In a market driven by fear and greed, generalizations are common. With stocks rising and falling so quickly, it’s easy to panic and think a double dip is not far away. Do we appear to be in a slow period? Yes. Does this mean we’ll double dip? I don’t think the probability is very high. Why? We are in a very different time than we were in 2008. Take a look at these five facets of the economy with me and see if you agree.
Business Investing & Manufacturing The Purchasing Managers Index (PMI) is an excellent forecasting variable. It shows when a company is gearing up and ordering more goods or ordering less and gearing down. In 2008, it dropped as low as 35 as the manufacturing industry contracted. Business after business laid off employees. They were cash strapped and stopped ordering and producing goods.
However for the last year, manufacturing has been expanding. Businesses are showing record profits and cash flow. As of August 2001, the national PMI was 50.6.
In 2008, multiple factors made the manufacturing industry contract. One of the biggest problems it faced was a lack of hard currency. For a period of time, even banks were experiencing a cash flow problem. Banks were being pushed into mergers because they didn’t have enough capital. Rather, they had toxic assets on their books. Now, the banks are stronger. They have money. The problem is, they have more money than people want to borrow.

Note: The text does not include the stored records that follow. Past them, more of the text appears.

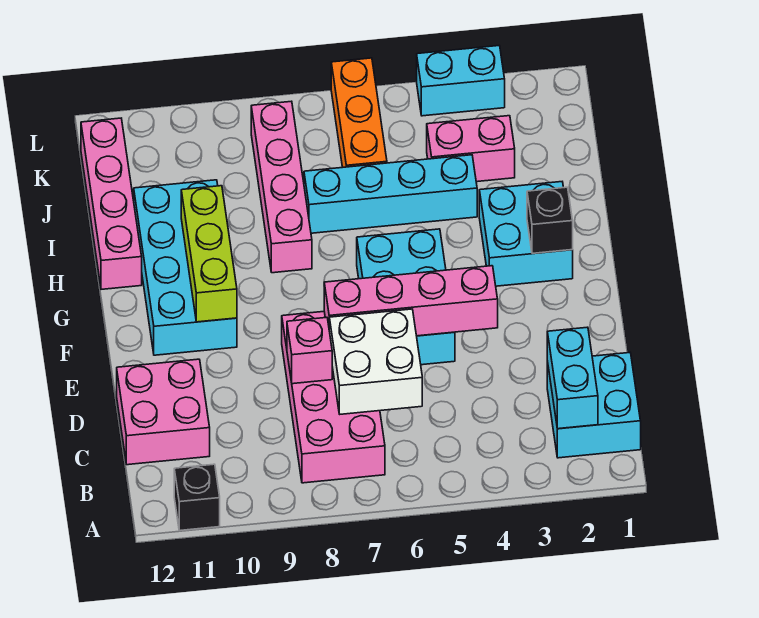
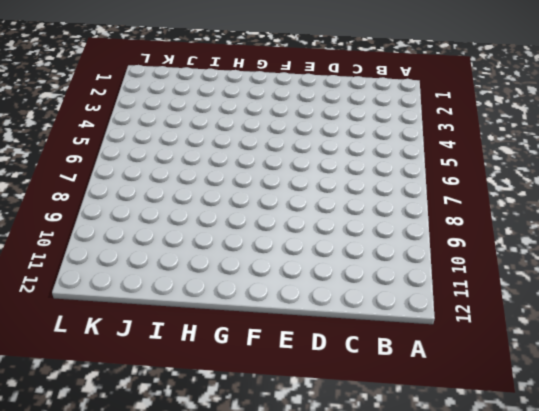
none -> black brick A11 level 1
none -> cyan brick B1:C2 level 1
none -> pink brick B7:E8 level 1

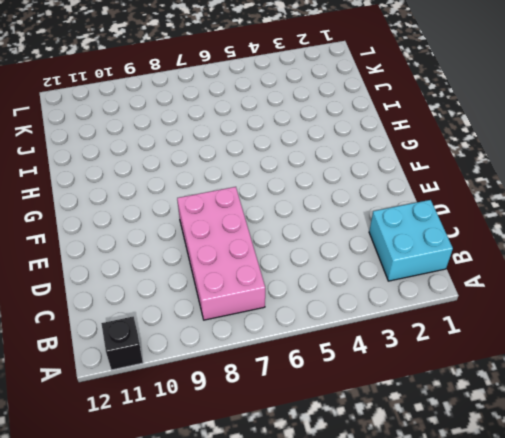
none -> pink brick C11:D12 level 1
none -> cyan brick E5:G6 level 1
none -> cyan brick F10:I11 level 1

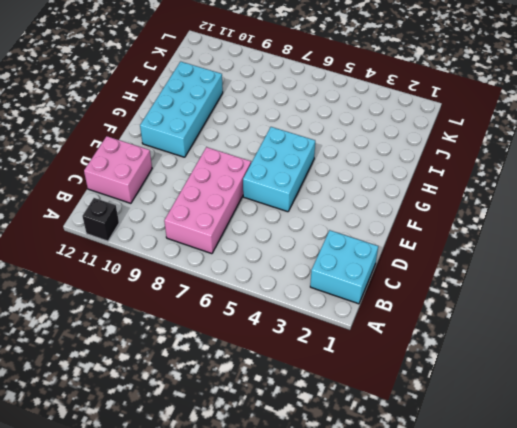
none -> cyan brick G2:H3 level 1
none -> pink brick H8:K8 level 1
none -> pink brick H12:K12 level 1

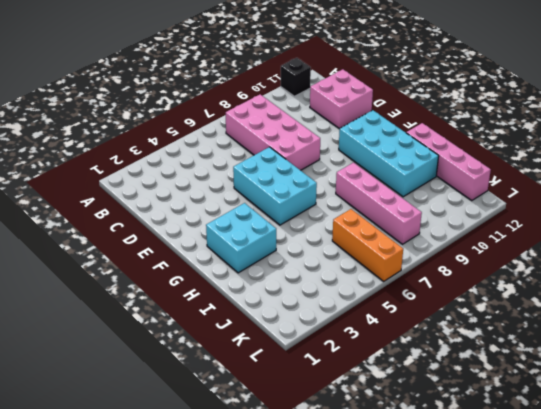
none -> cyan brick B1:C2 level 1
none -> cyan brick I4:I7 level 1
none -> pink brick J3:J4 level 1

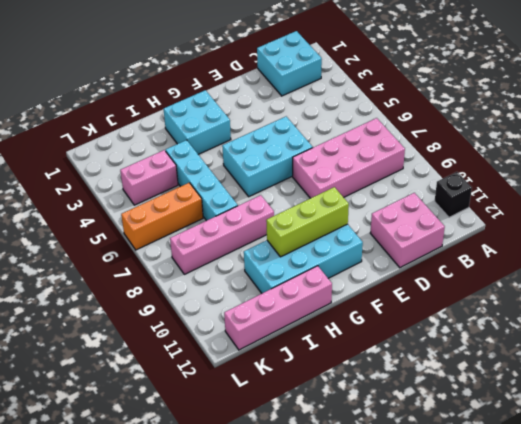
pink brick J4:K4 level 1 -> pink brick J3:J4 level 1
none -> cyan brick L3:L4 level 1
none -> cyan brick B2:C2 level 2
none -> white brick C6:D7 level 2

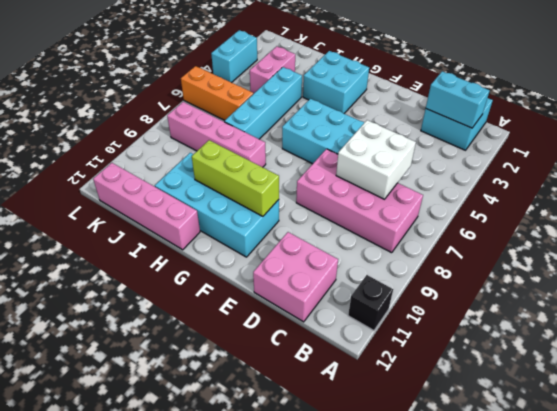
none -> pink brick D8 level 2
none -> pink brick E4:E7 level 2
none -> black brick G2 level 2

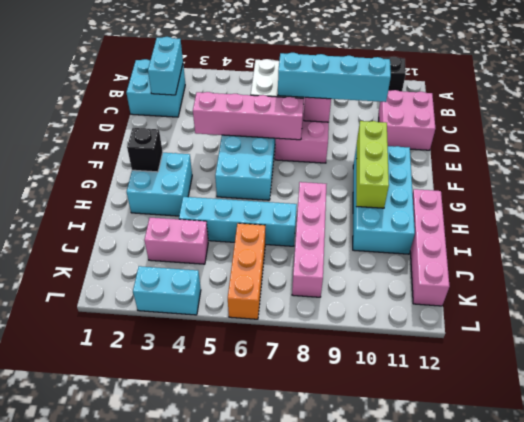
cyan brick D7:D10 level 3 -> none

There are definite concerns about government spending. While the federal government appears to be cutting back, it is the state and local government who are feeling this impact. Their spending is down 3.5 percent over the first half of this year, which has taken three quarters of a percent off the Gross Domestic Product (GDP). A large portion of this decrease has come from laying off government employees, like teachers. Over six thousand teachers have been laid off. However, there is talk of jobs being created and putting people back to work. If this happens, the states will benefit from a boosted economy.
Trade is higher in 2010 than 2009, and 2009 was higher than 2008. However, the European debt is a major concern for our trade industry. With the introduction of austerity programs in Britain, Greece, Spain, Ireland, Italy, and other countries, the value of the Euro is decreasing. As the United States dollar becomes stronger, we can expect to see less exporting. This doesn’t mean our manufacturing production will see an extreme hit because the majority of our production stays in the states.
The housing Market used to be six percent of the GDP. In the last five years, it dropped significantly, falling as low as two percent. Now this drop is bottoming out. Houses are beginning to sell and prices are starting to rise.
Consumption is continuing to increase. It’s not going gangbusters, but customers are still making purchases. Furthermore, since 2008 the consumer has reduced their debt by over a trillion dollars. It’s now less than the average they carried in the last 30 years.